Then general values of $\theta$ in inverse Trigo sum 
If $\displaystyle \theta = \tan^{-1}\bigg(2\tan^2 \theta\bigg)-\frac{1}{2}\sin^{-1}\bigg(\frac{3\sin 2 \theta}{5+4\cos 2 \theta}\bigg).$ Then general values of $\theta$ is 

Try: Let $\alpha =\tan^{-1}\bigg(2\tan^2 \theta\bigg)\Rightarrow \tan \alpha =2 \tan^2 \theta$
and $\displaystyle \beta = \frac{1}{2}\sin^{-1}\bigg(\frac{3\sin 2 \theta}{5+4\cos 2 \theta}\bigg)\Rightarrow \sin (2\beta) = \frac{3\sin 2 \theta}{5+4\cos 2 \theta} = 3\frac{2\tan \theta}{1+\tan^2 \theta}\cdot \frac{1}{5+4\bigg(\frac{1-\tan^2 \theta}{1+\tan^2 \theta}\bigg)}$
So $\displaystyle \sin (2\beta) = \frac{6\tan \theta}{9+\tan^2 \theta}.$
could some help me how to find range of $\theta$. Thanks
 A: Hint:
$$\dfrac{3\sin2t}{5+4\cos2t}=\dfrac{6\tan t}{9+\tan^2t}=\dfrac{2\cdot\dfrac{\tan t}3}{1+\left(\dfrac{\tan t}3\right)^2}=\sin2y$$ where $3\tan y=\tan t$
$$\implies\sin^{-1}\dfrac{3\sin2t}{5+4\cos2t}=\begin{cases}2\tan^{-1}\dfrac{\tan t}3 &\mbox{if }-1\le\dfrac{\tan t}3\le1\\
\pi-2\tan^{-1}\dfrac{\tan t}3 & \mbox{if }\dfrac{\tan t}3>1\\
-\pi-2\tan^{-1}\dfrac{\tan t}3 & \mbox{if }\dfrac{\tan t}3<-1 \end{cases}$$
For $-1\le\dfrac{\tan t}3\le1,$
$t=\tan^{-1}(2\tan^2t)-\tan^{-1}\left(\dfrac{\tan t}3\right)$
$\implies\tan t=\dfrac{2\tan^2t-\dfrac{\tan t}3}{1+2\tan^2t\cdot\dfrac{\tan t}3}$
Clearly, $\tan t=0$ is a solution.
A: Hint: 
multiply the original equation by $2$, take the sine of both sides and remember that $$\cot = \frac 1\tan\\1+\tan^2 = \sec^2\\1 + \cot^2 = \csc^2$$

Added:
$$\theta = \tan^{-1}u - \frac 12 \sin^{-1}v\\2\theta = 2\tan^{-1}u -\sin^{-1}v\\\sin 2\theta = \sin\left(2\tan^{-1}u -\sin^{-1}v\right)\\\sin 2\theta = \sin(2\tan^{-1}u)\cos(\sin^{-1}v) - \cos(2\tan^{-1}u)\sin(\sin^{-1}v) $$
Now you just need to apply double angle formulas, then reduce the various "function of inverse function" combinations, which all have strictly algebraic expressions (hinted at by the formulas above).

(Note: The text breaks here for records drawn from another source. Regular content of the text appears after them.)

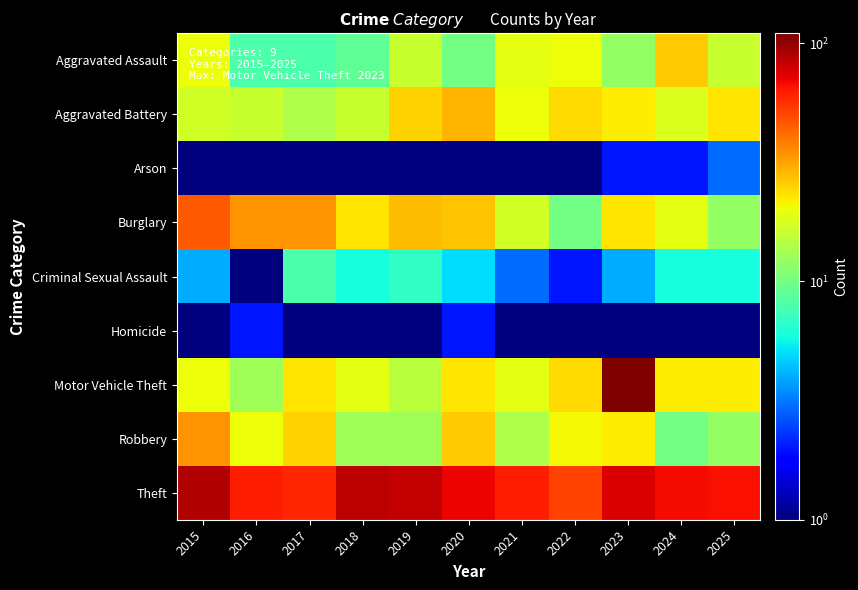

What is the difference between the highest and lowest values at 2015?

88.5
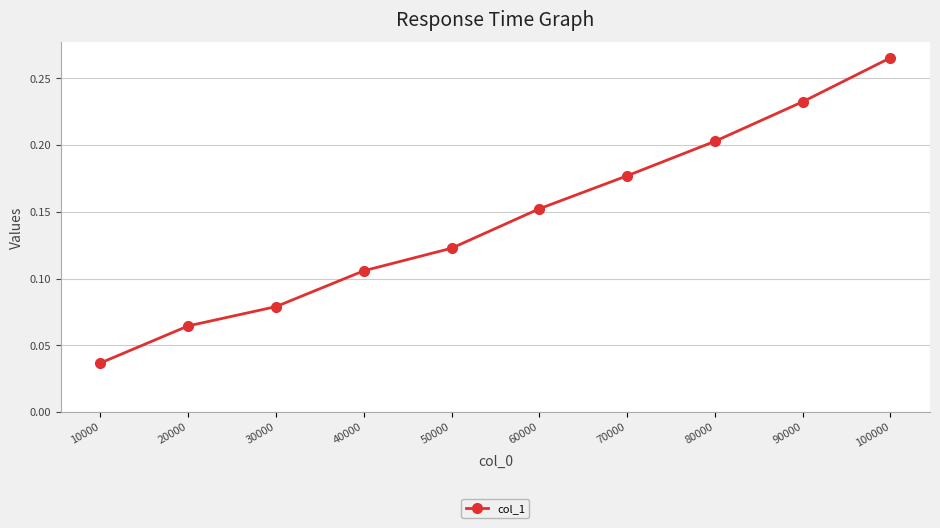

What is the change in value from 20000 to 100000?

+0.2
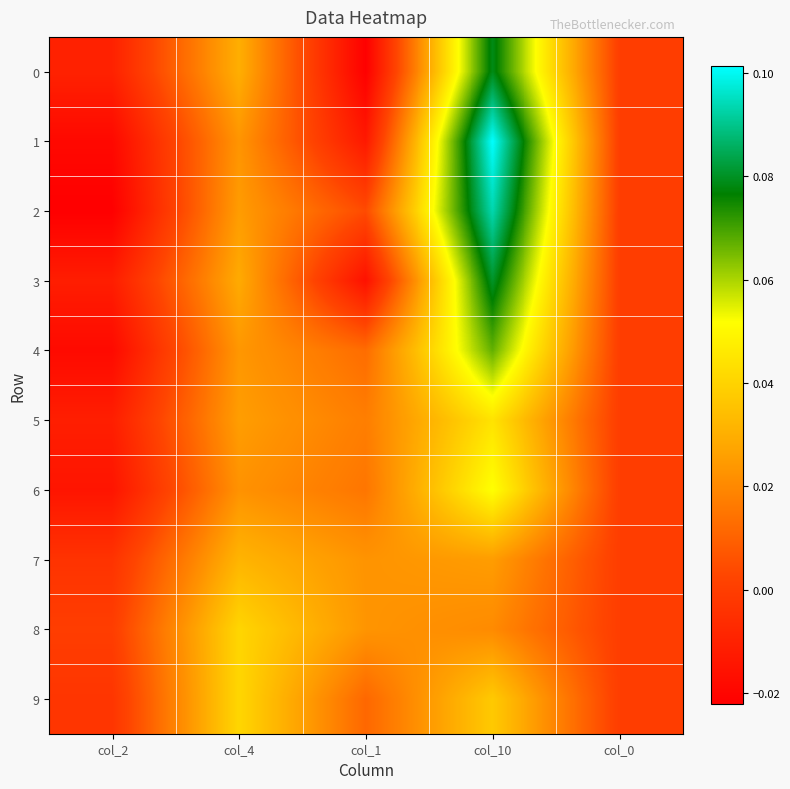

At how many categories does at least one series exceed 0?

3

In the end, you can reduce it down to an algebraic expression involving only $\sin \theta$ and $\cos \theta$, and since cosine is positive on the range of $\sin^{-1}$ and $\tan^{-1}$, you can convert that to strictly $\sin \theta$. Solve the resulting eequation for $\sin \theta$ (I haven't worked it that far, so I don't know how nasty that will be to do), and then back out the values of $\theta$.